_ROWS_
........
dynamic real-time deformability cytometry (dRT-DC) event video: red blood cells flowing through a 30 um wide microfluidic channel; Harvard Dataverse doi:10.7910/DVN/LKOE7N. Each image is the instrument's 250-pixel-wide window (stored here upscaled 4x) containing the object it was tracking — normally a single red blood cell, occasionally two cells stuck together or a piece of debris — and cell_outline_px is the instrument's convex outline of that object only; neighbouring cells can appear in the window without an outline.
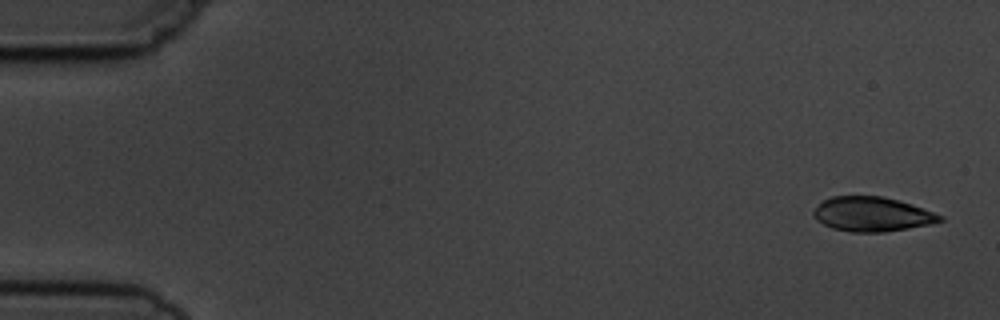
{"species": "common noctule bat (a hibernating species)", "species_latin": "Nyctalus noctula", "temperature_condition": "cold", "stored_images_in_passage": 5, "camera_frame_rate_fps": 3000, "um_per_image_px": 0.085, "animal": {"sex": "male", "body_mass_g": 19.5, "forearm_length_mm": 54.6}, "frame": {"image": 1, "passage_image": 1, "time_ms": 0.0, "image_size_px": [1000, 320], "cell_outline_px": [[944, 220], [932, 224], [884, 232], [852, 232], [832, 228], [816, 220], [812, 216], [812, 212], [824, 200], [832, 196], [884, 196], [912, 204], [944, 216]], "centroid_in_image_um": [74.14, 18.21], "position_along_channel_um": 10.9, "area_um2": 25.43}}
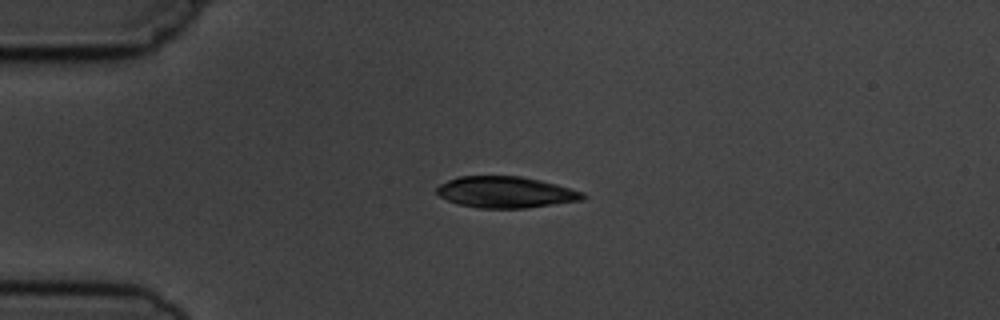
{"frame": {"image": 2, "passage_image": 4, "time_ms": 3.667, "image_size_px": [1000, 320], "cell_outline_px": [[588, 196], [584, 200], [524, 208], [480, 208], [460, 204], [448, 200], [440, 196], [436, 192], [436, 188], [440, 184], [448, 180], [460, 176], [520, 176], [540, 180], [556, 184], [584, 192]], "centroid_in_image_um": [43.02, 16.33], "position_along_channel_um": 42.0, "area_um2": 26.59}}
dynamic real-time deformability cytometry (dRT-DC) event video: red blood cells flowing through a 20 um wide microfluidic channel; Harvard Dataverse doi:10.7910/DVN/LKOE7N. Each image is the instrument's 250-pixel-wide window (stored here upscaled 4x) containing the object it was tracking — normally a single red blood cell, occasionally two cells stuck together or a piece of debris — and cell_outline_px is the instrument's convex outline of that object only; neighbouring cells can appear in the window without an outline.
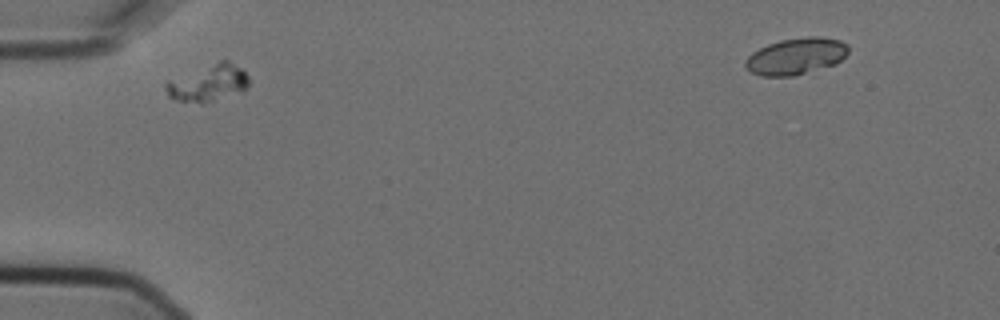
{"species": "Egyptian fruit bat (a non-hibernating species)", "species_latin": "Rousettus aegyptiacus", "temperature_condition": "cold", "stored_images_in_passage": 2, "camera_frame_rate_fps": 3000, "um_per_image_px": 0.085, "animal": {"sex": "female"}, "frame": {"image": 1, "passage_image": 1, "time_ms": 0.0, "image_size_px": [1000, 320], "cell_outline_px": [[248, 84], [244, 92], [204, 104], [176, 100], [168, 96], [164, 88], [164, 84], [168, 80], [220, 60], [228, 60], [240, 68], [248, 76]], "centroid_in_image_um": [17.69, 7.08], "position_along_channel_um": 67.3, "area_um2": 17.98}}
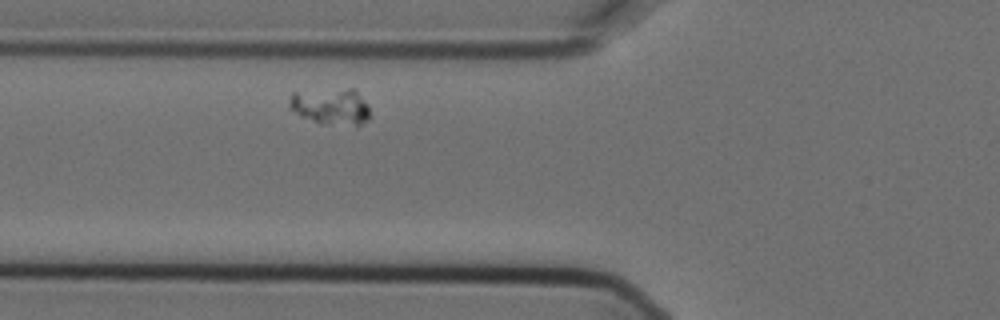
{"frame": {"image": 2, "passage_image": 2, "time_ms": 0.333, "image_size_px": [1000, 320], "cell_outline_px": [[372, 116], [368, 120], [360, 124], [320, 124], [300, 116], [288, 104], [288, 100], [292, 92], [348, 88], [356, 88], [368, 104]], "centroid_in_image_um": [28.16, 9.03], "position_along_channel_um": 97.6, "area_um2": 17.4}}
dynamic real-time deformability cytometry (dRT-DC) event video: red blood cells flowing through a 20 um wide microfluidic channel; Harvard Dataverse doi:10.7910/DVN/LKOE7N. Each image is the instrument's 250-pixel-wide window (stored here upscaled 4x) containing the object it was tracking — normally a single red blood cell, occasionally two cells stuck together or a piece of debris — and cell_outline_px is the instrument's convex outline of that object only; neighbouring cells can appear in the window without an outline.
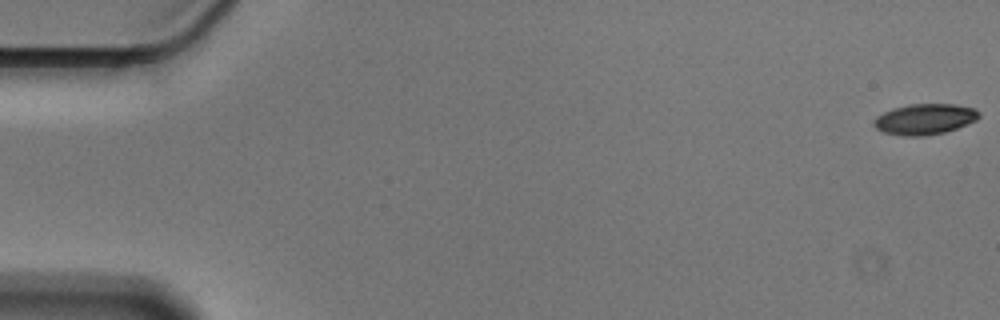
{"species": "Egyptian fruit bat (a non-hibernating species)", "species_latin": "Rousettus aegyptiacus", "temperature_condition": "cold", "stored_images_in_passage": 57, "camera_frame_rate_fps": 3000, "um_per_image_px": 0.085, "animal": {"sex": "male"}, "frame": {"image": 1, "passage_image": 1, "time_ms": 0.0, "image_size_px": [1000, 320], "cell_outline_px": [[980, 116], [976, 120], [956, 128], [944, 132], [924, 136], [904, 136], [884, 132], [876, 128], [872, 124], [872, 120], [876, 116], [892, 108], [912, 104], [956, 104], [972, 108], [980, 112]], "centroid_in_image_um": [78.57, 10.12], "position_along_channel_um": 6.4, "area_um2": 18.79}}
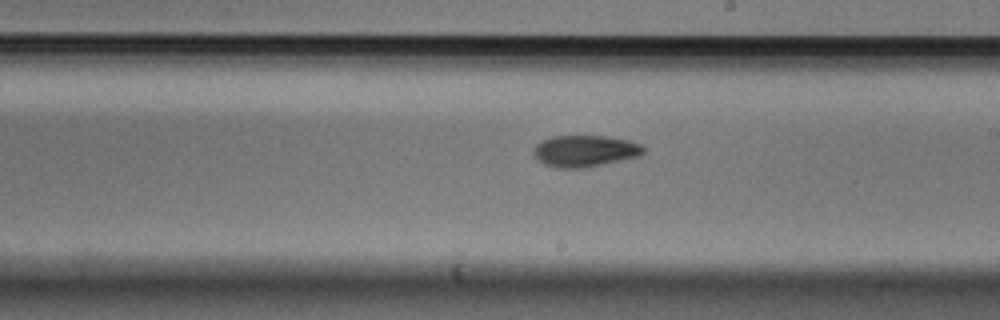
{"frame": {"image": 2, "passage_image": 33, "time_ms": 10.667, "image_size_px": [1000, 320], "cell_outline_px": [[644, 152], [640, 156], [588, 168], [556, 168], [544, 164], [532, 156], [532, 148], [536, 144], [552, 136], [604, 136], [628, 140], [640, 144], [644, 148]], "centroid_in_image_um": [49.68, 12.85], "position_along_channel_um": 239.3, "area_um2": 20.46}}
........
_INSTRUCTIONS TO FOLLOW_
Copy the entries exactly. Leave out the images.

_SOLUTION TO THE PROBLEM_
dynamic real-time deformability cytometry (dRT-DC) event video: red blood cells flowing through a 30 um wide microfluidic channel; Harvard Dataverse doi:10.7910/DVN/LKOE7N. Each image is the instrument's 250-pixel-wide window (stored here upscaled 4x) containing the object it was tracking — normally a single red blood cell, occasionally two cells stuck together or a piece of debris — and cell_outline_px is the instrument's convex outline of that object only; neighbouring cells can appear in the window without an outline.
{"species": "common noctule bat (a hibernating species)", "species_latin": "Nyctalus noctula", "temperature_condition": "cold", "stored_images_in_passage": 5, "camera_frame_rate_fps": 3000, "um_per_image_px": 0.085, "animal": {"sex": "male", "body_mass_g": 19.5, "forearm_length_mm": 54.6}, "frame": {"image": 1, "passage_image": 1, "time_ms": 0.0, "image_size_px": [1000, 320], "cell_outline_px": [[944, 220], [932, 224], [884, 232], [852, 232], [832, 228], [816, 220], [812, 216], [812, 212], [824, 200], [832, 196], [884, 196], [912, 204], [944, 216]], "centroid_in_image_um": [74.14, 18.21], "position_along_channel_um": 10.9, "area_um2": 25.43}}
{"frame": {"image": 2, "passage_image": 4, "time_ms": 3.667, "image_size_px": [1000, 320], "cell_outline_px": [[588, 196], [584, 200], [524, 208], [480, 208], [460, 204], [448, 200], [440, 196], [436, 192], [436, 188], [440, 184], [448, 180], [460, 176], [520, 176], [540, 180], [556, 184], [584, 192]], "centroid_in_image_um": [43.02, 16.33], "position_along_channel_um": 42.0, "area_um2": 26.59}}
dynamic real-time deformability cytometry (dRT-DC) event video: red blood cells flowing through a 20 um wide microfluidic channel; Harvard Dataverse doi:10.7910/DVN/LKOE7N. Each image is the instrument's 250-pixel-wide window (stored here upscaled 4x) containing the object it was tracking — normally a single red blood cell, occasionally two cells stuck together or a piece of debris — and cell_outline_px is the instrument's convex outline of that object only; neighbouring cells can appear in the window without an outline.
{"species": "Egyptian fruit bat (a non-hibernating species)", "species_latin": "Rousettus aegyptiacus", "temperature_condition": "cold", "stored_images_in_passage": 2, "camera_frame_rate_fps": 3000, "um_per_image_px": 0.085, "animal": {"sex": "female"}, "frame": {"image": 1, "passage_image": 1, "time_ms": 0.0, "image_size_px": [1000, 320], "cell_outline_px": [[248, 84], [244, 92], [204, 104], [176, 100], [168, 96], [164, 88], [164, 84], [168, 80], [220, 60], [228, 60], [240, 68], [248, 76]], "centroid_in_image_um": [17.69, 7.08], "position_along_channel_um": 67.3, "area_um2": 17.98}}
{"frame": {"image": 2, "passage_image": 2, "time_ms": 0.333, "image_size_px": [1000, 320], "cell_outline_px": [[372, 116], [368, 120], [360, 124], [320, 124], [300, 116], [288, 104], [288, 100], [292, 92], [348, 88], [356, 88], [368, 104]], "centroid_in_image_um": [28.16, 9.03], "position_along_channel_um": 97.6, "area_um2": 17.4}}
dynamic real-time deformability cytometry (dRT-DC) event video: red blood cells flowing through a 20 um wide microfluidic channel; Harvard Dataverse doi:10.7910/DVN/LKOE7N. Each image is the instrument's 250-pixel-wide window (stored here upscaled 4x) containing the object it was tracking — normally a single red blood cell, occasionally two cells stuck together or a piece of debris — and cell_outline_px is the instrument's convex outline of that object only; neighbouring cells can appear in the window without an outline.
{"species": "Egyptian fruit bat (a non-hibernating species)", "species_latin": "Rousettus aegyptiacus", "temperature_condition": "cold", "stored_images_in_passage": 57, "camera_frame_rate_fps": 3000, "um_per_image_px": 0.085, "animal": {"sex": "male"}, "frame": {"image": 1, "passage_image": 1, "time_ms": 0.0, "image_size_px": [1000, 320], "cell_outline_px": [[980, 116], [976, 120], [956, 128], [944, 132], [924, 136], [904, 136], [884, 132], [876, 128], [872, 124], [872, 120], [876, 116], [892, 108], [912, 104], [956, 104], [972, 108], [980, 112]], "centroid_in_image_um": [78.57, 10.12], "position_along_channel_um": 6.4, "area_um2": 18.79}}
{"frame": {"image": 2, "passage_image": 33, "time_ms": 10.667, "image_size_px": [1000, 320], "cell_outline_px": [[644, 152], [640, 156], [588, 168], [556, 168], [544, 164], [532, 156], [532, 148], [536, 144], [552, 136], [604, 136], [628, 140], [640, 144], [644, 148]], "centroid_in_image_um": [49.68, 12.85], "position_along_channel_um": 239.3, "area_um2": 20.46}}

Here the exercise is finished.